SELECTED TEXT:
=== Section Start ===

[WBEL-users] ssh environment question

Kirby C. Bohling kbohling@birddog.com
Tue, 21 Sep 2004 22:05:08 -0500


On Tue, Sep 21, 2004 at 09:57:10PM -0400, Whitebox wrote:
> yes, they are .bash_profile. I assume this is not actually executed 
> unless I actually login whereas .bashrc is executed when my shell is 
> called. Is this correct?
> 

.bash_profile is run everything you start a login shell (the shell
is invoked with "-l" is a good rule of thumb, I'm not sure if
"login" actually does anything different).

Your .bashrc is run everytime a non-login interactive shell is
started (according the the bash man page).  However, every
.bash_profile I know of source .bashrc.  Just read the man page
search for .bash_profile and/or .bashrc

There's a section of the sshd man page that pretty well describes
the situation.  It's got a list of 9 steps, by concise summary is
this:

Setup a minimal environment, based on the compile time options. Read
the file ~/.ssh/environment (if that's allowed by the config), then
run the scripts either ~/.ssh/rc or /etc/ssh/sshrc, finally the last
step is to either run your shell or your command.  So your shell is
never getting run, your command is just being run without giving you
a login shell is my guess.

=== Section End ===

TO DO:
A. According to the ssh environment post, when is .bashrc run?
B. Update the ssh environment post from "Setup a minimal" to "is my guess." by replacing "minimal" with "basic".

GIVEN ENTRIES:
=== Section Start ===

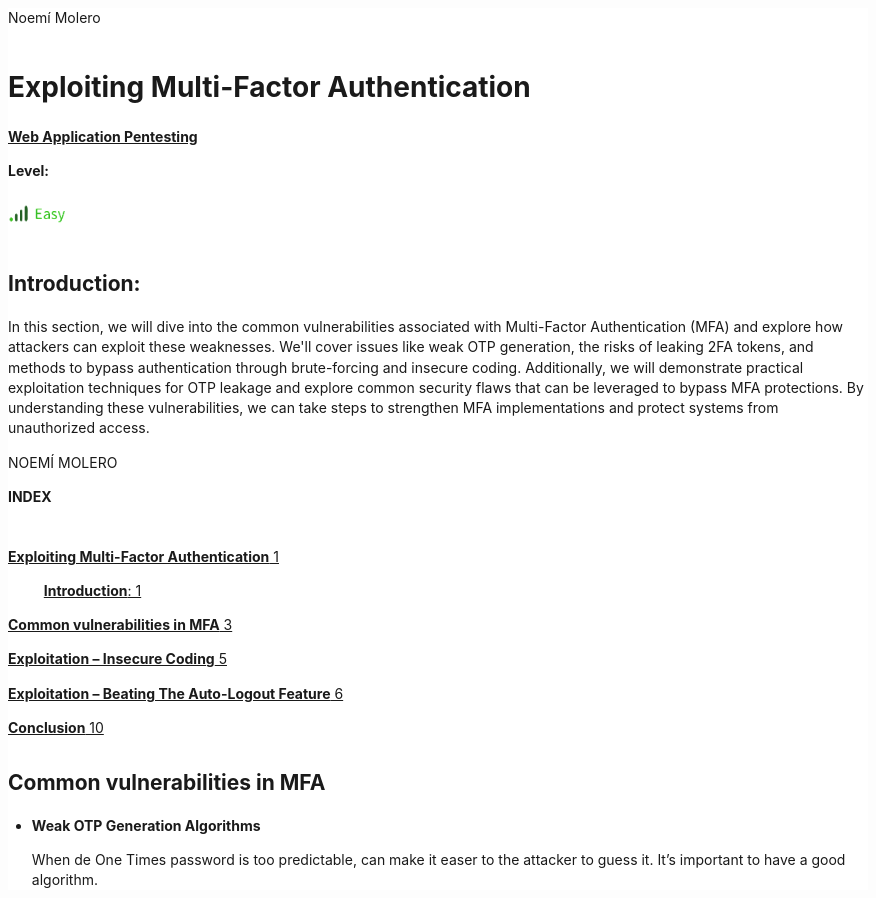 ﻿Noemí Molero


# <a name="_toc189652363"></a>**Exploiting Multi-Factor Authentication**

[**Web Application Pentesting**](https://tryhackme.com/paths)

**Level:** 

![](img/THM-mof/Aspose.Words.585a0df3-49a0-4687-b142-e2a834135ea8.001.png)

## <a name="_toc189652364"></a>**Introduction**: 
In this section, we will dive into the common vulnerabilities associated with Multi-Factor Authentication (MFA) and explore how attackers can exploit these weaknesses. We'll cover issues like weak OTP generation, the risks of leaking 2FA tokens, and methods to bypass authentication through brute-forcing and insecure coding. Additionally, we will demonstrate practical exploitation techniques for OTP leakage and explore common security flaws that can be leveraged to bypass MFA protections. By understanding these vulnerabilities, we can take steps to strengthen MFA implementations and protect systems from unauthorized access.












NOEMÍ MOLERO



**INDEX**
#
[**Exploiting Multi-Factor Authentication**	1](#_toc189652363)

`     `[**Introduction**:	1](#_toc189652364)

[**Common vulnerabilities in MFA**	3](#_toc189652365)

[**Exploitation – Insecure Coding**	5](#_toc189652366)

[**Exploitation – Beating The Auto-Logout Feature**	6](#_toc189652367)

[**Conclusion**	10](#_toc189652368)




## <a name="_toc189652365"></a>**Common vulnerabilities in MFA**

- **Weak OTP Generation Algorithms**

  When de One Times password is too predictable, can make it easer to the attacker to guess it. It’s important to have a good algorithm.
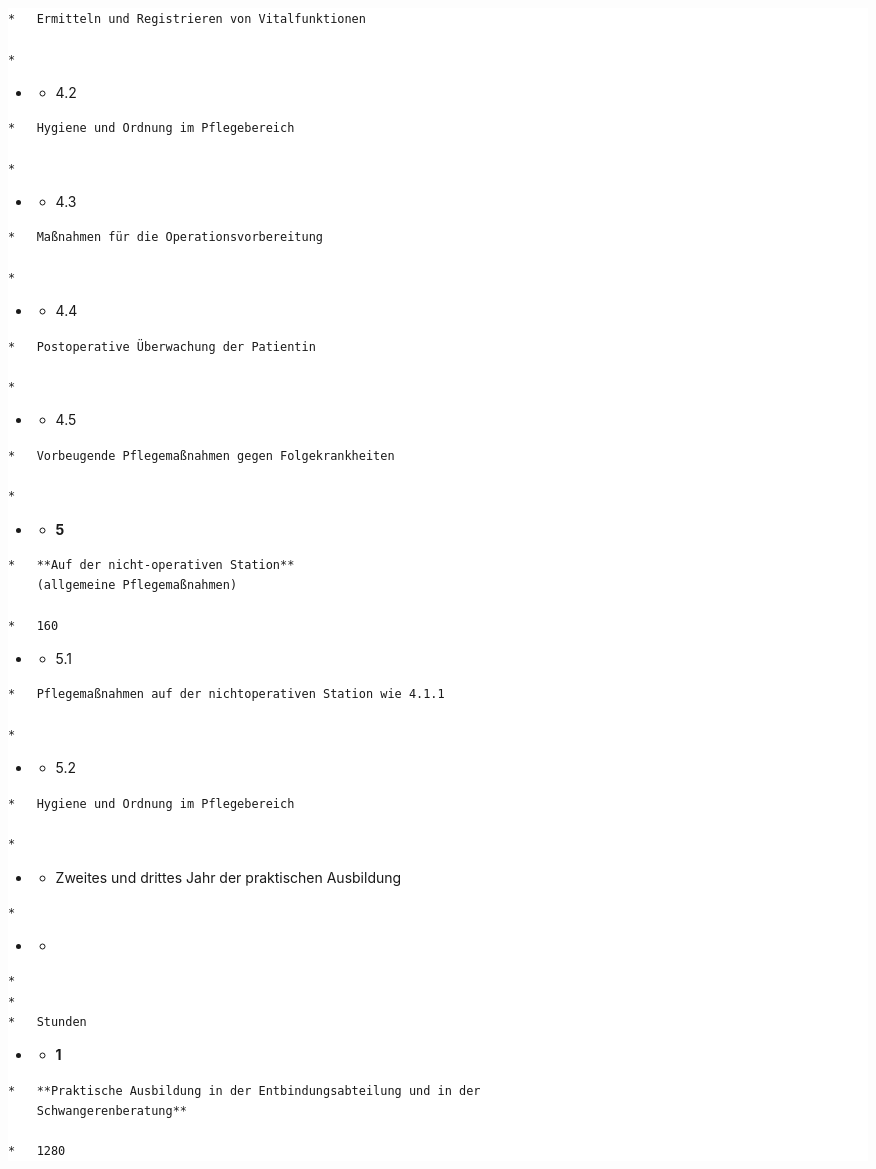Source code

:     *   Ermitteln und Registrieren von Vitalfunktionen

    *

*    *   4.2

    *   Hygiene und Ordnung im Pflegebereich

    *

*    *   4.3

    *   Maßnahmen für die Operationsvorbereitung

    *

*    *   4.4

    *   Postoperative Überwachung der Patientin

    *

*    *   4.5

    *   Vorbeugende Pflegemaßnahmen gegen Folgekrankheiten

    *

*    *   **5**

    *   **Auf der nicht-operativen Station**
        (allgemeine Pflegemaßnahmen)

    *   160


*    *   5.1

    *   Pflegemaßnahmen auf der nichtoperativen Station wie 4.1.1

    *

*    *   5.2

    *   Hygiene und Ordnung im Pflegebereich

    *

*    *   Zweites und drittes Jahr der praktischen Ausbildung

    *

*    *
    *
    *
    *   Stunden


*    *   **1**

    *   **Praktische Ausbildung in der Entbindungsabteilung und in der
        Schwangerenberatung**

    *   1280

=== Section End ===

ANSWERS BY TASK:
A. Every time a non-login interactive shell is started.

B.
Setup a basic environment, based on the compile time options. Read
the file ~/.ssh/environment (if that's allowed by the config), then
run the scripts either ~/.ssh/rc or /etc/ssh/sshrc, finally the last
step is to either run your shell or your command.  So your shell is
never getting run, your command is just being run without giving you
a login shell is my guess.